Don't need to do that Vivera inks are as permanent as piezo carbon and already neutralized . But no they don't work as thermal heads have a heat consideration and the chemistry is designed specifically for them. Though you apparently can get away with doing the opposite apparently - thermal inks in Epson printers. I'm trying to get away from Epson as fast as possible .
I suspected as such. Not sure if the resin coating can take the heat without gumming up. Although it may be worth experimenting with just before you're about to change a print head anyway.
I just went through some more of the Aardenburg results - it does actually seem like the Vivera black-and-white mode is just as lightfast as the Cone and Eboni pure carbon inks, with most of the colour shift attributable to changes in the underlying paper (in all cases the plain-paper patch seems to be among the worst-performing patches). I wonder what pigment the HP inks use to tone the black carbon - maybe it actually is a non-fading mineral pigment, as described earlier.
Maybe it would be possible to dilute down Vivera black and grey inks, to create a six- or seven-shade black-and-white inkset, that would be neutral in tone, nearly nonfading and could go in an HP printer. It could even go into the cheaper Z2100, since you wouldn't need nearly as many ink channels (MK, PK, gloss optimiser plus the greys). You'd just need a RIP to drive it.
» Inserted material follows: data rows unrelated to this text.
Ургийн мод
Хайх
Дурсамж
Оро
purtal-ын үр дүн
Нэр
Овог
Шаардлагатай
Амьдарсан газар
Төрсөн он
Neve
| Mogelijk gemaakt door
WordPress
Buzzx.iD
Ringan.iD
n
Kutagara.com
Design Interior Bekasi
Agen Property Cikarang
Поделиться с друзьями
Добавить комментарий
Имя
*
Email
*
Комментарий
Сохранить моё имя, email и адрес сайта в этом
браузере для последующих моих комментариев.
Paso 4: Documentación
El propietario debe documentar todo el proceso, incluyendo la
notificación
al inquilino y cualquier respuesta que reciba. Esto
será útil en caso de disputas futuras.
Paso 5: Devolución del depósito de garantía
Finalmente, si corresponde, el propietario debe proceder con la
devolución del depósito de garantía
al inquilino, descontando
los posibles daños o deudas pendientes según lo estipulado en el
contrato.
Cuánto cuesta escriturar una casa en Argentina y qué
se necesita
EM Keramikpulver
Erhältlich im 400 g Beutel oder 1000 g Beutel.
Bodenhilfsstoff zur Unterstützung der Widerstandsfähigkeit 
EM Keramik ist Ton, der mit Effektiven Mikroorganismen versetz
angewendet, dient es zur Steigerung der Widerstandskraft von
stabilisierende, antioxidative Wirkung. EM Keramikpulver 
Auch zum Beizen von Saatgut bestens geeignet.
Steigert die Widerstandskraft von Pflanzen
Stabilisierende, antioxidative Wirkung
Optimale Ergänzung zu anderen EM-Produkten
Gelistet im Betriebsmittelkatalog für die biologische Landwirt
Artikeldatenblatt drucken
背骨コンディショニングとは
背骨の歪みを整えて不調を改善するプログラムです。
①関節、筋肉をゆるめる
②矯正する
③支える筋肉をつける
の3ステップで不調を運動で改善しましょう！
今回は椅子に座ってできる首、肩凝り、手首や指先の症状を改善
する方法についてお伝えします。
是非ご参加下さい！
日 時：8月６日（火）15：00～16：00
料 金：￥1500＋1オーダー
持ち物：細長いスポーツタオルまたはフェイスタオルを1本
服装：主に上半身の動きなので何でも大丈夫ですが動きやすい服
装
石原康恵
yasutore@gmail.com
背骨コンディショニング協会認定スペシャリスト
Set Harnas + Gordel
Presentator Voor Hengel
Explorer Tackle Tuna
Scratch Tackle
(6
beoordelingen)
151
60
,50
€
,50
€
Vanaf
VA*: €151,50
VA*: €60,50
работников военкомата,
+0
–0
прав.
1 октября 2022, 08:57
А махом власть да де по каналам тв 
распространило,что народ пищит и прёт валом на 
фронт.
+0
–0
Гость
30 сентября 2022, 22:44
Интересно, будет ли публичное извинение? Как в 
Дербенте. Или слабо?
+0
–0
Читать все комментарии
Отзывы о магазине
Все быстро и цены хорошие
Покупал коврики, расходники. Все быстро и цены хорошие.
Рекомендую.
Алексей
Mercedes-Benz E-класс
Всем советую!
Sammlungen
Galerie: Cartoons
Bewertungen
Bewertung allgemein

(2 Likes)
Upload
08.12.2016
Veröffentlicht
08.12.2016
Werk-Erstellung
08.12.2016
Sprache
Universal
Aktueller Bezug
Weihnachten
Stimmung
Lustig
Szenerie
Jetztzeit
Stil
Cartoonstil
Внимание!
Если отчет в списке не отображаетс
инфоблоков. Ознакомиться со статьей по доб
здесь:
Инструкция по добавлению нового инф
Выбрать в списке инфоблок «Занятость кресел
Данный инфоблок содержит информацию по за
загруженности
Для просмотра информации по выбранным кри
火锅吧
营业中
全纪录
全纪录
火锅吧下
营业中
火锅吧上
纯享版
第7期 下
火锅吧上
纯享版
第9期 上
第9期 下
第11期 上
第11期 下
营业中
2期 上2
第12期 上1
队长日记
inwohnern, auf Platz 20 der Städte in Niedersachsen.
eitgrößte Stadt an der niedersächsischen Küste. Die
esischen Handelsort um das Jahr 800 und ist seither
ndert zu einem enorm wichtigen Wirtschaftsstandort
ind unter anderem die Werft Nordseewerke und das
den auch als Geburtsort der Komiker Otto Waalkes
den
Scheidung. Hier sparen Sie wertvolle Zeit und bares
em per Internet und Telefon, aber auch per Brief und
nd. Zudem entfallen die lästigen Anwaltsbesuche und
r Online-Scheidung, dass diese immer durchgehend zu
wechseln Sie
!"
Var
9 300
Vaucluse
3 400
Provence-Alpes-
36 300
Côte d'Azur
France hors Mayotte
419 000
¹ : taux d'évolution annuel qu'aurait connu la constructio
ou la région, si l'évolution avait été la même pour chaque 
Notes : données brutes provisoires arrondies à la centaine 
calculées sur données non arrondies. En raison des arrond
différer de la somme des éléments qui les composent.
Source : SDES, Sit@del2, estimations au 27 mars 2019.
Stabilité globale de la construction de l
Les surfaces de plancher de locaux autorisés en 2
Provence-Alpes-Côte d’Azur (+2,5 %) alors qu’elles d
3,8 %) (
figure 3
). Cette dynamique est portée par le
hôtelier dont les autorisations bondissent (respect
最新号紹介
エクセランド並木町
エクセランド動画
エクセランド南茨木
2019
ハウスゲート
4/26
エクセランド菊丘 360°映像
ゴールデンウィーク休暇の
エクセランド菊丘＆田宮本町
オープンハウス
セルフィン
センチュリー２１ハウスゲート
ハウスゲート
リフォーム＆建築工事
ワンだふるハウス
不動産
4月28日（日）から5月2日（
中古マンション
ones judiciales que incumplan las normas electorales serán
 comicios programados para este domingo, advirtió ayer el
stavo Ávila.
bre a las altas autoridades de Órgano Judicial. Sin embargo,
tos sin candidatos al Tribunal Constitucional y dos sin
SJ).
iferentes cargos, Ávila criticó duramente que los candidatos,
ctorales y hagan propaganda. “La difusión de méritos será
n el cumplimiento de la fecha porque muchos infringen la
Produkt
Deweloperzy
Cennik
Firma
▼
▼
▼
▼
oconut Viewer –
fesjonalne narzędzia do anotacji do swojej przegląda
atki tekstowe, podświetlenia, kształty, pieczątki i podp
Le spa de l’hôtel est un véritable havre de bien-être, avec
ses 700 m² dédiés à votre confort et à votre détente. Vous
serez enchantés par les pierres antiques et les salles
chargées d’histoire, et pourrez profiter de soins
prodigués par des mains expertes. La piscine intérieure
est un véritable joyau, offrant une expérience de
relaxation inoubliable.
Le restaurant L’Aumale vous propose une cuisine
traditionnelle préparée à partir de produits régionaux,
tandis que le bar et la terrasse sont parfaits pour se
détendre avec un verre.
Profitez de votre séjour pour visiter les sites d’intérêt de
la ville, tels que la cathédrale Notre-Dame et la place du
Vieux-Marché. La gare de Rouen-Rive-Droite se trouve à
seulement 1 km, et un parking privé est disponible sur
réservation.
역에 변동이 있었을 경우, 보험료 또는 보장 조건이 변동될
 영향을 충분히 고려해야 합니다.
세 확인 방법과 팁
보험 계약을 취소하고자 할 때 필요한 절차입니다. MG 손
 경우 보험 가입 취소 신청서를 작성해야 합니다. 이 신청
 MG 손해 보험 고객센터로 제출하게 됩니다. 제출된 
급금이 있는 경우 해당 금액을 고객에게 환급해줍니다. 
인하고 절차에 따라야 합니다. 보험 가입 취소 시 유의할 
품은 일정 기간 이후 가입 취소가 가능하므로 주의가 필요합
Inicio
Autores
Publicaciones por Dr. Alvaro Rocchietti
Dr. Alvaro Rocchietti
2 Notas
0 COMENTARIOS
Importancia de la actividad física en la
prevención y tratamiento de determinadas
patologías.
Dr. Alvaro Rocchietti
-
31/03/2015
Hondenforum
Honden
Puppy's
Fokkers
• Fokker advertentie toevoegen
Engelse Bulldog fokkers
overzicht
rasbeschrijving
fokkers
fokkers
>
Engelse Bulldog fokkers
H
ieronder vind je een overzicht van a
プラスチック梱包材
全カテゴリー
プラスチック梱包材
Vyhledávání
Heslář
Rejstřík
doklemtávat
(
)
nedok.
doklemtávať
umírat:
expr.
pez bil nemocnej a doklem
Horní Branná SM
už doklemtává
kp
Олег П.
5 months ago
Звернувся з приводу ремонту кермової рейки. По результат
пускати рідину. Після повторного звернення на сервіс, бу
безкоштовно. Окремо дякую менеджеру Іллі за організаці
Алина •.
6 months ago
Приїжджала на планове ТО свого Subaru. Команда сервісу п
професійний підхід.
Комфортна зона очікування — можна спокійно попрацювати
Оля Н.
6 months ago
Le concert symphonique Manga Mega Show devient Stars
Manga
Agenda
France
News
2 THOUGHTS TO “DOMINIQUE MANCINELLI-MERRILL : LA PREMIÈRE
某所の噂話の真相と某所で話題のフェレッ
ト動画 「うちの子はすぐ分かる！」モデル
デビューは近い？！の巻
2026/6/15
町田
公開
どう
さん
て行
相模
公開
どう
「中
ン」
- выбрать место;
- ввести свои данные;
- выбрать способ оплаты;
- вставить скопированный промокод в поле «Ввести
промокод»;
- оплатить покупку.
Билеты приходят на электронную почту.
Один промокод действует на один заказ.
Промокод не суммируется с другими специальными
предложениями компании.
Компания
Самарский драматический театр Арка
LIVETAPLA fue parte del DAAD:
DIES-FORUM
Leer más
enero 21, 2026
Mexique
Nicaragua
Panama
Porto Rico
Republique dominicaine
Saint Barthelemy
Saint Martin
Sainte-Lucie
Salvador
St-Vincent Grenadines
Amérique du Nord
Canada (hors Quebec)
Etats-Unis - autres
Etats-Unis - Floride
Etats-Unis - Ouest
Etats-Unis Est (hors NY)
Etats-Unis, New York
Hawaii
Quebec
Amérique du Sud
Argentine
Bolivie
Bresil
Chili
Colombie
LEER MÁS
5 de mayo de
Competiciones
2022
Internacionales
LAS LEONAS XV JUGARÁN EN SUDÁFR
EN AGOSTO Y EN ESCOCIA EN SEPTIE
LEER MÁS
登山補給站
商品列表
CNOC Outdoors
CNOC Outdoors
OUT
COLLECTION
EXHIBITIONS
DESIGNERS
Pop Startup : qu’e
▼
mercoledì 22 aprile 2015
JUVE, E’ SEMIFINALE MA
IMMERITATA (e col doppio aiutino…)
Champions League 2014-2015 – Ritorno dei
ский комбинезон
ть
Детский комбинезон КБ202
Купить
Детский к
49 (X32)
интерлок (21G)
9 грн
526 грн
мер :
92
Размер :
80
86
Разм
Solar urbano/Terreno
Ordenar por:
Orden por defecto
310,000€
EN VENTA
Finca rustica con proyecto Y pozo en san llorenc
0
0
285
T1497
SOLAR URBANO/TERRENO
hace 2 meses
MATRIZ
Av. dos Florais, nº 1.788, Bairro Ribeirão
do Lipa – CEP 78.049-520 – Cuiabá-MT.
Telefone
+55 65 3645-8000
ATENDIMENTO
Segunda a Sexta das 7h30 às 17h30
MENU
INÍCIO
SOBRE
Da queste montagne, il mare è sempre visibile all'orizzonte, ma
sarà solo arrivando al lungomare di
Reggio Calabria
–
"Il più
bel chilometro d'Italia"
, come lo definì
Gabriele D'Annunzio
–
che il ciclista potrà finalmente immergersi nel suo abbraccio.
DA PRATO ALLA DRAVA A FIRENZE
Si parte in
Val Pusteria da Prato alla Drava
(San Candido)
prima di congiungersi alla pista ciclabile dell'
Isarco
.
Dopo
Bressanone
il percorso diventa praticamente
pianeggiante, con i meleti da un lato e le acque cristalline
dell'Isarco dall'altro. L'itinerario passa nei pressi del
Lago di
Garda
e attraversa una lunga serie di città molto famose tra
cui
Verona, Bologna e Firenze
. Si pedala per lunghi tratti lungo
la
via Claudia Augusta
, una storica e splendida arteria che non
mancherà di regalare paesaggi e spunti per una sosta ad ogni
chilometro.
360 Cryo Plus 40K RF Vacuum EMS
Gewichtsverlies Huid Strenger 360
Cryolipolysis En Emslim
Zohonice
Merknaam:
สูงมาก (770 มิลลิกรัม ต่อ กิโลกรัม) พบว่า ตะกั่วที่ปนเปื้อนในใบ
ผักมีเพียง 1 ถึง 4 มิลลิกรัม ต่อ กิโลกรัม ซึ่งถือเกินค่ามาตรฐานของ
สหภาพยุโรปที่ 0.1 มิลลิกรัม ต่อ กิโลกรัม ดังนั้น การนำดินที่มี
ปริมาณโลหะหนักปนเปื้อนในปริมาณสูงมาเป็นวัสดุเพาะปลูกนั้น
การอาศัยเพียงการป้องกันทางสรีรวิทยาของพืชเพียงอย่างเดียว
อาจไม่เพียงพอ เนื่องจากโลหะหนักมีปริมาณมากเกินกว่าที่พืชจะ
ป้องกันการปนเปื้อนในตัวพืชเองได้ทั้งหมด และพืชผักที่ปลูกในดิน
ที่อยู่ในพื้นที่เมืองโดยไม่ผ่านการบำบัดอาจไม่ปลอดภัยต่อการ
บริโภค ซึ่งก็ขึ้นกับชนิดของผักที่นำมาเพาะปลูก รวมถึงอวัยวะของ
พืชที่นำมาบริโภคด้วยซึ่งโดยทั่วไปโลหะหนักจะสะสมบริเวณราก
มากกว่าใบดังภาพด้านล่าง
It was also interesting to note that identical papers seemed to shift differently. Compare #148 with #141 - look at the 140 Mlux-hour results, which are the last ones for the HP test. They even measured significantly differently to begin with (#141 being bluer than #148, despite both being Hahnemuhle Photo Rag 308gsm). For whatever reason, the plain paper patch on #141 also scored an I*colour of 100 at 140 Mlux-hours, while #148 only scored 94.8, despite both having shifted in colour - neither patch would have had any ink on it, so I'm not sure of the reasoning there.